For years, the easiest criticism of Karl-Anthony Towns was not about talent. Nobody ever doubted the talent. A 7-footer with touch, range, rebounding and offensive imagination was never the issue. The question was always whether the rest of his game could become as serious as his skill.
That is why Draymond Green’s praise is meaningful. Green is not a casual observer of defense. He is one of the defining defensive minds of this era, a former Defensive Player of the Year, a four-time champion and a player who built a dynasty by seeing possessions two steps before they happened. When he says Towns looks different, it lands.

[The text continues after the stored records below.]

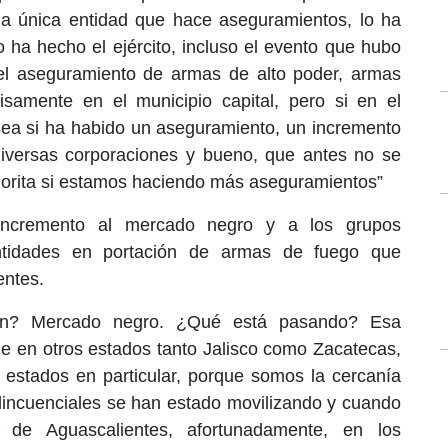
a única entidad que hace aseguramientos, lo ha
o ha hecho el ejército, incluso el evento que hubo
l aseguramiento de armas de alto poder, armas
samente en el municipio capital, pero si en el
sea si ha habido un aseguramiento, un incremento
iversas corporaciones y bueno, que antes no se
horita si estamos haciendo más aseguramientos”
l incremento al mercado negro y a los grupos
entidades en portación de armas de fuego que
entes.
en? Mercado negro. ¿Qué está pasando? Esa
e en otros estados tanto Jalisco como Zacatecas,
 estados en particular, porque somos la cercanía
lincuenciales se han estado movilizando y cuando
io de Aguascalientes, afortunadamente, en los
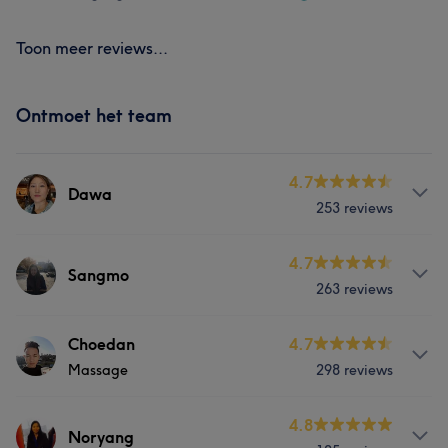
Toon meer reviews...
Ontmoet het team
4.7
Dawa
253 reviews
Behandelingen
4.7
Sangmo
263 reviews
Nagels
Massage
Gezicht
Behandelingen
Choedan
4.7
Wat onze klanten zeggen over Dawa
Massage
298 reviews
Nagels
Massage
Lichaam
Professioneel
28
Ervaren
16
Vakkundig
15
Over
4.8
Gezicht
Noryang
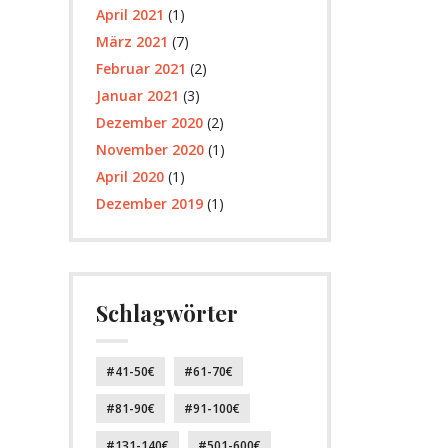
April 2021
(1)
März 2021
(7)
Februar 2021
(2)
Januar 2021
(3)
Dezember 2020
(2)
November 2020
(1)
April 2020
(1)
Dezember 2019
(1)
Schlagwörter
41-50€
61-70€
81-90€
91-100€
131-140€
501-600€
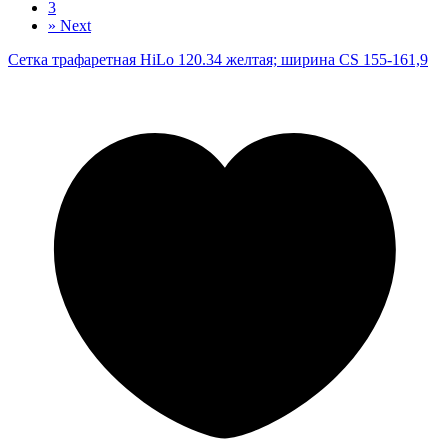
3
»
Next
Сетка трафаретная HiLo 120.34 желтая; ширина CS 155-161,9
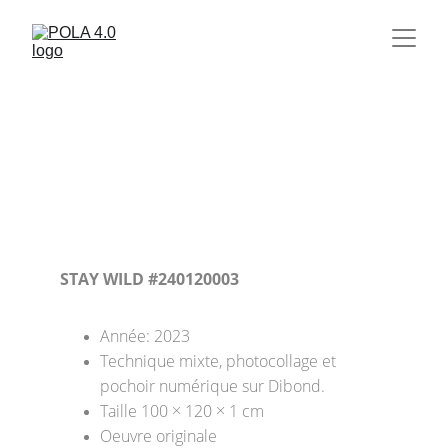
STAY WILD #240120003
Année: 2023
Technique mixte, photocollage et 
pochoir numérique sur Dibond. 
Taille 100 × 120 × 1 cm 
Oeuvre originale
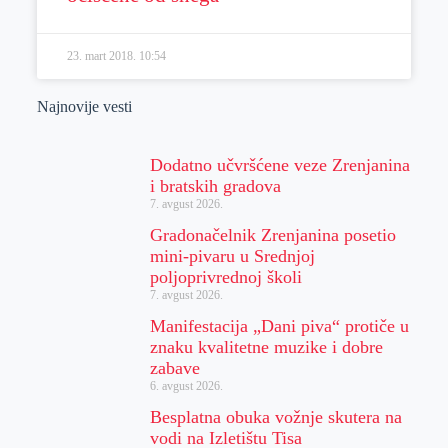
23. mart 2018.
10:54
Najnovije vesti
Dodatno učvršćene veze Zrenjanina
i bratskih gradova
7. avgust 2026.
Gradonačelnik Zrenjanina posetio
mini-pivaru u Srednjoj
poljoprivrednoj školi
7. avgust 2026.
Manifestacija „Dani piva“ protiče u
znaku kvalitetne muzike i dobre
zabave
6. avgust 2026.
Besplatna obuka vožnje skutera na
vodi na Izletištu Tisa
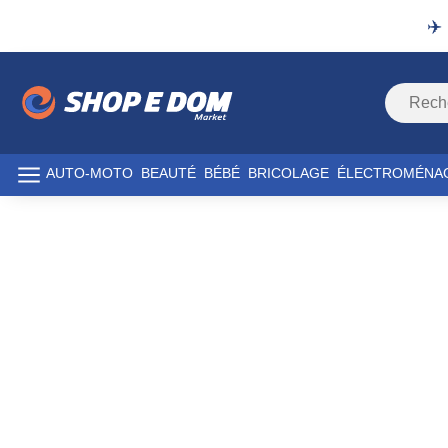
✈️
AUTO-MOTO
BEAUTÉ
BÉBÉ
BRICOLAGE
ÉLECTROMÉNA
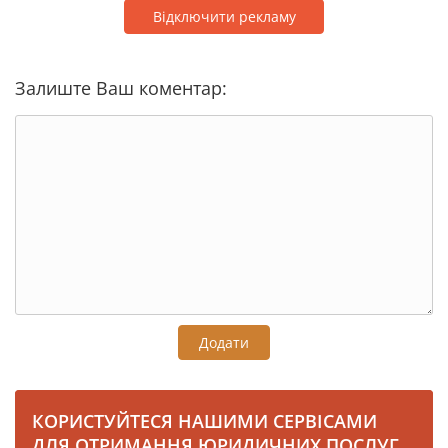
Відключити рекламу
Залиште Ваш коментар:
Додати
КОРИСТУЙТЕСЯ НАШИМИ СЕРВІСАМИ
ДЛЯ ОТРИМАННЯ ЮРИДИЧНИХ ПОСЛУГ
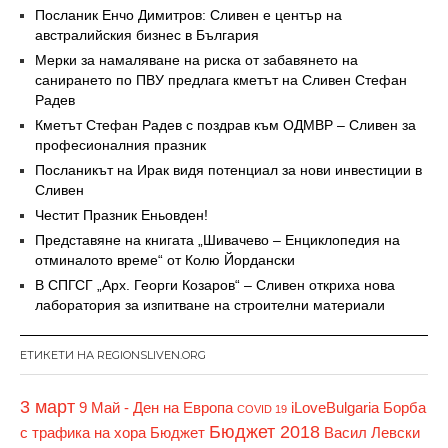
Посланик Енчо Димитров: Сливен е център на
австралийския бизнес в България
Мерки за намаляване на риска от забавянето на
санирането по ПВУ предлага кметът на Сливен Стефан
Радев
Кметът Стефан Радев с поздрав към ОДМВР – Сливен за
професионалния празник
Посланикът на Ирак видя потенциал за нови инвестиции в
Сливен
Честит Празник Еньовден!
Представяне на книгата „Шивачево – Енциклопедия на
отминалото време“ от Колю Йордански
В СПГСГ „Арх. Георги Козаров“ – Сливен откриха нова
лаборатория за изпитване на строителни материали
ЕТИКЕТИ НА REGIONSLIVEN.ORG
3 март
9 Май - Ден на Европа
iLoveBulgaria
Борба
COVID 19
Бюджет 2018
с трафика на хора
Бюджет
Васил Левски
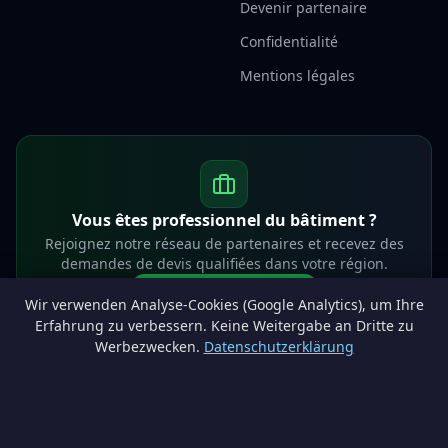
Devenir partenaire
Confidentialité
Mentions légales
Vous êtes professionnel du bâtiment ?
Rejoignez notre réseau de partenaires et recevez des
demandes de devis qualifiées dans votre région.
Devenir partenaire
Wir verwenden Analyse-Cookies (Google Analytics), um Ihre
info@lesprosdemaville.be
Erfahrung zu verbessern. Keine Weitergabe an Dritte zu
Werbezwecken.
Datenschutzerklärung
Notre réseau :
Comparer des devis rénovation
AutoAssure.be
AssureHomeProtect.be
Estimation immobilière gratuite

“I’ve never seen Karl-Anthony Towns defend and be as engaged as he is on the defensive end,” Green said. “What we’ve seen for years, and this year some, is him get these dumb fouls. He’s not even doing that anymore!”
Draymond Green on Karl Anthony Towns:
“I’ve never seen Karl Anthony Towns defend and be as engaged as he is on the defensive end. What we’ve seen for years, and this year some, is him get these dumb fouls. He’s not even doing that anymore!” pic.twitter.com/D9UB42g7Rr
— NBA Courtside (@NBA__Courtside) May 24, 2026
That is the evolution in one sentence. Not louder. Not flashier. Smarter.
Towns has always been capable of big defensive moments. He has the size to contest, the body to rebound and enough mobility to survive outside the paint. But defensive greatness is rarely about one spectacular block. It is about discipline. It is about being in the right place early enough that you do not need to foul late. It is about showing help, recovering with balance, closing possessions and resisting the emotional reach that turns a stop into two free throws.
For the Knicks, that version of Towns changes the shape of everything. New York already has Jalen Brunson controlling games, OG Anunoby and Mikal Bridges swallowing wings, Josh Hart turning chaos into winning plays, and Mitchell Robinson giving them vertical force around the rim. But when Towns is locked in defensively, the Knicks do not just have another scorer. They have a big man who can stay on the floor in the exact moments when playoff games become ruthless.
That has always been the difference between talent and trust.
Green’s compliment also carries a little history. Towns’ foul discipline has long been one of the details critics pointed to when measuring his postseason ceiling. Even in strong performances, avoidable fouls could interrupt his rhythm and shrink his minutes. The defensive mistakes were not always about effort; often they were about timing, angles and restraint. Now, according to Green, the restraint is showing.
That is not a small thing. It means Towns is winning earlier in possessions. It means he is not defending out of panic. It means he is letting the game come to him instead of lunging at it.
And for a Knicks team chasing something larger than a nice playoff run, that matters as much as any three-pointer he hits. Towns does not need to become Draymond Green. He just needs to be the most reliable defensive version of himself. If he is engaged, vertical, disciplined and present, New York’s ceiling rises.
The irony is beautiful. One of the NBA’s loudest defensive purists is now publicly acknowledging the growth of a player long questioned on that end. Towns is not just scoring. He is not just spacing the floor. He is starting to win the grimier, quieter battles that playoff basketball demands.